Start of Information shown

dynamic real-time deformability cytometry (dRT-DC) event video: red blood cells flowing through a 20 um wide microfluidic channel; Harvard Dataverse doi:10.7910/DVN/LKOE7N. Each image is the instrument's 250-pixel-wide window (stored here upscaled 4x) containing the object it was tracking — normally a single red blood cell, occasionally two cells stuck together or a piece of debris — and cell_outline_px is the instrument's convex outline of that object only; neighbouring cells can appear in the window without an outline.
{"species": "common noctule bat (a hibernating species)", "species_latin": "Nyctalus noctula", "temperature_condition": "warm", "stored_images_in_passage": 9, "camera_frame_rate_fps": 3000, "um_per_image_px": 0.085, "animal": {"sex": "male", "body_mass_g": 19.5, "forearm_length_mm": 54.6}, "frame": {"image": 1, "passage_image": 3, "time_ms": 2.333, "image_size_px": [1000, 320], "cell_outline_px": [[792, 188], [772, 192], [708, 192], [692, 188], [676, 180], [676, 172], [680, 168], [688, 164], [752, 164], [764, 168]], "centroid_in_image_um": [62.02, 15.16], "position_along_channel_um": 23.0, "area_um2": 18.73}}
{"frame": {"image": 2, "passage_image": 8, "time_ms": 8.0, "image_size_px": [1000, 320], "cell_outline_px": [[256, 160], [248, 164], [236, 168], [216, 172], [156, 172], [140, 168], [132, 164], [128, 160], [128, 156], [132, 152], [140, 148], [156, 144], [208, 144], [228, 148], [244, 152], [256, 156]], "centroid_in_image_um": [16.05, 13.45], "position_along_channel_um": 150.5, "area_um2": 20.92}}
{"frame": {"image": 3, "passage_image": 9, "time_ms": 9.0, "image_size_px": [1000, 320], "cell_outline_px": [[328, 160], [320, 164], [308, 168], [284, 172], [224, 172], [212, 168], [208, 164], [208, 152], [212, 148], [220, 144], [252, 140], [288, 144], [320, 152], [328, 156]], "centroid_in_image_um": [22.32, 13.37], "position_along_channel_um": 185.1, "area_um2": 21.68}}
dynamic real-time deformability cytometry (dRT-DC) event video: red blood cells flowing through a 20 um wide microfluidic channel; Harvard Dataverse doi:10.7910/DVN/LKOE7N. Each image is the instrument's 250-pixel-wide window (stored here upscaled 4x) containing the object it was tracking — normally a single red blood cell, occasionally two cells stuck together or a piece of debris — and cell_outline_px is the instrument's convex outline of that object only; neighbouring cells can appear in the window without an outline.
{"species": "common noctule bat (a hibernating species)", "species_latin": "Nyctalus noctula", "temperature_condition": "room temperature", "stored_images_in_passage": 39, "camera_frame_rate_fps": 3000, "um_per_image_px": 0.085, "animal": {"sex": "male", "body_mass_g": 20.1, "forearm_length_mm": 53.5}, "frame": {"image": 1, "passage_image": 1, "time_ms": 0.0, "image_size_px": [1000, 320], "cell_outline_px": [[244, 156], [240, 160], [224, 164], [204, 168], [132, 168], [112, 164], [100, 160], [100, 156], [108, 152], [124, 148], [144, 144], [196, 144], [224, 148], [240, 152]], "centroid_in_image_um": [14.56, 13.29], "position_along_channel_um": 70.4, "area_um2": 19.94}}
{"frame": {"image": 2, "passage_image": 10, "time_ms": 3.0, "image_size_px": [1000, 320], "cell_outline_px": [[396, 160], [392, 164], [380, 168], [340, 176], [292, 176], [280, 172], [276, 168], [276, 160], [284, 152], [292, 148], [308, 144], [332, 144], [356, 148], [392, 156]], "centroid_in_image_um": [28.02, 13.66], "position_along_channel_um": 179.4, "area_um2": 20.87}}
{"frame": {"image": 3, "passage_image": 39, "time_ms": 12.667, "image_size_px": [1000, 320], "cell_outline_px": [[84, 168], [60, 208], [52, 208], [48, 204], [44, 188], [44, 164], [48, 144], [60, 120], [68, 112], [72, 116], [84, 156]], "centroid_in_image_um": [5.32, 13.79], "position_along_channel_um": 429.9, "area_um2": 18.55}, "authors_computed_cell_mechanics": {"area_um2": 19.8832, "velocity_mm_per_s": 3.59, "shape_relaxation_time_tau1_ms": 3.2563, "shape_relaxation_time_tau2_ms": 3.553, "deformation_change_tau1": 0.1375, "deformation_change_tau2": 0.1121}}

End of Information shown

Repeat the preceding lines exactly, please, every one of them.

#### Task output:
dynamic real-time deformability cytometry (dRT-DC) event video: red blood cells flowing through a 20 um wide microfluidic channel; Harvard Dataverse doi:10.7910/DVN/LKOE7N. Each image is the instrument's 250-pixel-wide window (stored here upscaled 4x) containing the object it was tracking — normally a single red blood cell, occasionally two cells stuck together or a piece of debris — and cell_outline_px is the instrument's convex outline of that object only; neighbouring cells can appear in the window without an outline.
{"species": "common noctule bat (a hibernating species)", "species_latin": "Nyctalus noctula", "temperature_condition": "warm", "stored_images_in_passage": 9, "camera_frame_rate_fps": 3000, "um_per_image_px": 0.085, "animal": {"sex": "male", "body_mass_g": 19.5, "forearm_length_mm": 54.6}, "frame": {"image": 1, "passage_image": 3, "time_ms": 2.333, "image_size_px": [1000, 320], "cell_outline_px": [[792, 188], [772, 192], [708, 192], [692, 188], [676, 180], [676, 172], [680, 168], [688, 164], [752, 164], [764, 168]], "centroid_in_image_um": [62.02, 15.16], "position_along_channel_um": 23.0, "area_um2": 18.73}}
{"frame": {"image": 2, "passage_image": 8, "time_ms": 8.0, "image_size_px": [1000, 320], "cell_outline_px": [[256, 160], [248, 164], [236, 168], [216, 172], [156, 172], [140, 168], [132, 164], [128, 160], [128, 156], [132, 152], [140, 148], [156, 144], [208, 144], [228, 148], [244, 152], [256, 156]], "centroid_in_image_um": [16.05, 13.45], "position_along_channel_um": 150.5, "area_um2": 20.92}}
{"frame": {"image": 3, "passage_image": 9, "time_ms": 9.0, "image_size_px": [1000, 320], "cell_outline_px": [[328, 160], [320, 164], [308, 168], [284, 172], [224, 172], [212, 168], [208, 164], [208, 152], [212, 148], [220, 144], [252, 140], [288, 144], [320, 152], [328, 156]], "centroid_in_image_um": [22.32, 13.37], "position_along_channel_um": 185.1, "area_um2": 21.68}}
dynamic real-time deformability cytometry (dRT-DC) event video: red blood cells flowing through a 20 um wide microfluidic channel; Harvard Dataverse doi:10.7910/DVN/LKOE7N. Each image is the instrument's 250-pixel-wide window (stored here upscaled 4x) containing the object it was tracking — normally a single red blood cell, occasionally two cells stuck together or a piece of debris — and cell_outline_px is the instrument's convex outline of that object only; neighbouring cells can appear in the window without an outline.
{"species": "common noctule bat (a hibernating species)", "species_latin": "Nyctalus noctula", "temperature_condition": "room temperature", "stored_images_in_passage": 39, "camera_frame_rate_fps": 3000, "um_per_image_px": 0.085, "animal": {"sex": "male", "body_mass_g": 20.1, "forearm_length_mm": 53.5}, "frame": {"image": 1, "passage_image": 1, "time_ms": 0.0, "image_size_px": [1000, 320], "cell_outline_px": [[244, 156], [240, 160], [224, 164], [204, 168], [132, 168], [112, 164], [100, 160], [100, 156], [108, 152], [124, 148], [144, 144], [196, 144], [224, 148], [240, 152]], "centroid_in_image_um": [14.56, 13.29], "position_along_channel_um": 70.4, "area_um2": 19.94}}
{"frame": {"image": 2, "passage_image": 10, "time_ms": 3.0, "image_size_px": [1000, 320], "cell_outline_px": [[396, 160], [392, 164], [380, 168], [340, 176], [292, 176], [280, 172], [276, 168], [276, 160], [284, 152], [292, 148], [308, 144], [332, 144], [356, 148], [392, 156]], "centroid_in_image_um": [28.02, 13.66], "position_along_channel_um": 179.4, "area_um2": 20.87}}
{"frame": {"image": 3, "passage_image": 39, "time_ms": 12.667, "image_size_px": [1000, 320], "cell_outline_px": [[84, 168], [60, 208], [52, 208], [48, 204], [44, 188], [44, 164], [48, 144], [60, 120], [68, 112], [72, 116], [84, 156]], "centroid_in_image_um": [5.32, 13.79], "position_along_channel_um": 429.9, "area_um2": 18.55}, "authors_computed_cell_mechanics": {"area_um2": 19.8832, "velocity_mm_per_s": 3.59, "shape_relaxation_time_tau1_ms": 3.2563, "shape_relaxation_time_tau2_ms": 3.553, "deformation_change_tau1": 0.1375, "deformation_change_tau2": 0.1121}}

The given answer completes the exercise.